-- ABOUT THIS TASK --
How many lines of the records contain the string "Arsenale"? Reply with the number alone.

(Data entries)
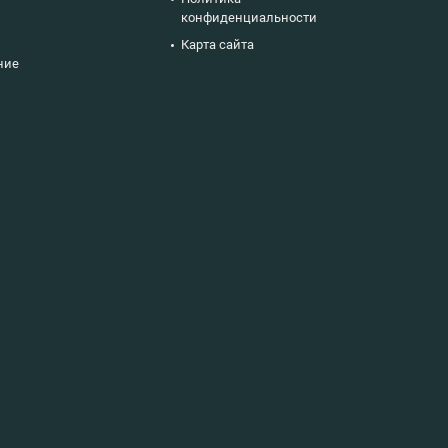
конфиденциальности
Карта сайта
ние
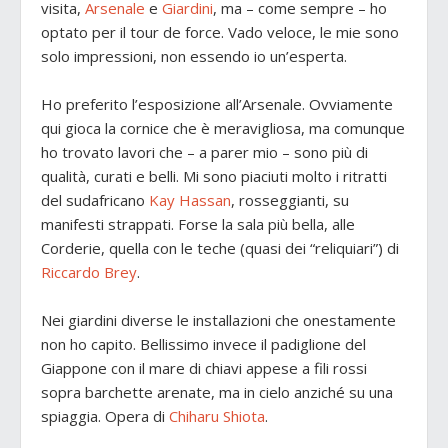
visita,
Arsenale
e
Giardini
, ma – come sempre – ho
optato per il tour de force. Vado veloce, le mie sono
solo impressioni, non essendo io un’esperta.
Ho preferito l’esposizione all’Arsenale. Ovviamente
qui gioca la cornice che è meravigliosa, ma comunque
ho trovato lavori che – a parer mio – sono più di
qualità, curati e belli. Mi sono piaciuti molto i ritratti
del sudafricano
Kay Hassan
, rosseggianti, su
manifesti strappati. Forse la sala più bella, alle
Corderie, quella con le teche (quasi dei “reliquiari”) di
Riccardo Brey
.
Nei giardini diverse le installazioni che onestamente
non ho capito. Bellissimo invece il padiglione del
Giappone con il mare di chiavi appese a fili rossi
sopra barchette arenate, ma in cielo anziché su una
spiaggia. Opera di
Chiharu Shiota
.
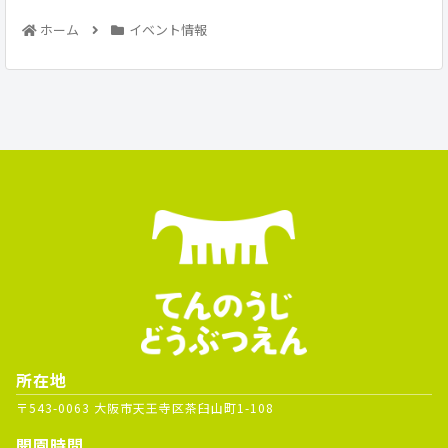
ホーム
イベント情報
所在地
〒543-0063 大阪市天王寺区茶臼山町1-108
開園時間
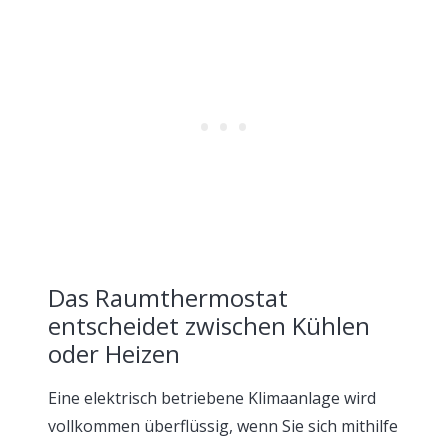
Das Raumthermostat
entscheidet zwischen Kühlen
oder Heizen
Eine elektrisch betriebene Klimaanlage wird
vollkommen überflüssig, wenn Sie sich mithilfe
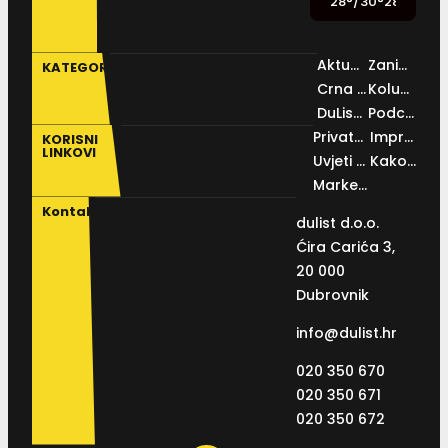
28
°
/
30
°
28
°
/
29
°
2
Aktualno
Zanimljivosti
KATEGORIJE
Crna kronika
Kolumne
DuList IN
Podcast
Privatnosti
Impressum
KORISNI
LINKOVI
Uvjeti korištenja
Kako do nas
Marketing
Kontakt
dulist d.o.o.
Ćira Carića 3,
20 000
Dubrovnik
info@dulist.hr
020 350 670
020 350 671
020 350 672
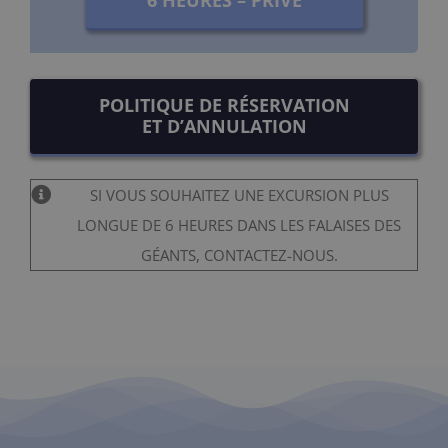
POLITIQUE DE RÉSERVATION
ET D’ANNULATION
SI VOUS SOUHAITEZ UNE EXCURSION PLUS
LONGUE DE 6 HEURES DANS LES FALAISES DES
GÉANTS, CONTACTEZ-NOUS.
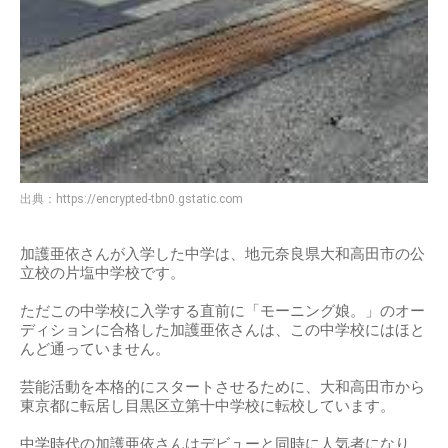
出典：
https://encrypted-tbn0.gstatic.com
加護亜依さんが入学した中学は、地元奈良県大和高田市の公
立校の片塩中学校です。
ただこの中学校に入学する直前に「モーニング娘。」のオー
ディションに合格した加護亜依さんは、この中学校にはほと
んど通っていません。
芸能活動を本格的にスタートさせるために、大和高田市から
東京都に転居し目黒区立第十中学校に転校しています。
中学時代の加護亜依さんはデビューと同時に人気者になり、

-- SOLUTION --
2